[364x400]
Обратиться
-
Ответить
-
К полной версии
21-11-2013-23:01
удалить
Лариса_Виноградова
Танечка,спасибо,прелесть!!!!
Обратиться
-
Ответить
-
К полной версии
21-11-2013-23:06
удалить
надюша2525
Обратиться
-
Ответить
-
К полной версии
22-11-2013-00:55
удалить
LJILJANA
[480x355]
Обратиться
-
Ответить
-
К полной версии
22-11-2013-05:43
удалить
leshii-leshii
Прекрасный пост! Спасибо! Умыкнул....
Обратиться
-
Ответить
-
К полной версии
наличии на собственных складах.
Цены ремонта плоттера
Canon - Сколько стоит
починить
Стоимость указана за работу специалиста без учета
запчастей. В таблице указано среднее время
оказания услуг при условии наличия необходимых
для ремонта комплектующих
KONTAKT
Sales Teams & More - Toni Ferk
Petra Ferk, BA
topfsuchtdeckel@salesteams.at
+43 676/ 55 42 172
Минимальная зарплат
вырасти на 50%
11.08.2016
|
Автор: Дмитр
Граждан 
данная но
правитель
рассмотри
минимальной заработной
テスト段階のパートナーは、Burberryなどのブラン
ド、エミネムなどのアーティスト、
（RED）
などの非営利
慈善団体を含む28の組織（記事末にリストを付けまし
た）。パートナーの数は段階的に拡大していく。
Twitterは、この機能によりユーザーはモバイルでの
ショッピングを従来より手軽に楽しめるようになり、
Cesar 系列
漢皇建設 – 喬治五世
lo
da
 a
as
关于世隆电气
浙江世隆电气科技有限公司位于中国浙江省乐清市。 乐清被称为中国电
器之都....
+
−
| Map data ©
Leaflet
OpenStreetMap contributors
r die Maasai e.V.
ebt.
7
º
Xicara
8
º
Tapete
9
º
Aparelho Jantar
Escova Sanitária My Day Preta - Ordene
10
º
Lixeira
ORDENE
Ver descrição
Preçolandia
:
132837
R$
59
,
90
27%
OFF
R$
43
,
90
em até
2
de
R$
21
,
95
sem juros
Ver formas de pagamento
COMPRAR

*Try it*. The number of lines in the listing above that contain "Ferk" is all that should be stated.

*Answer box*. 2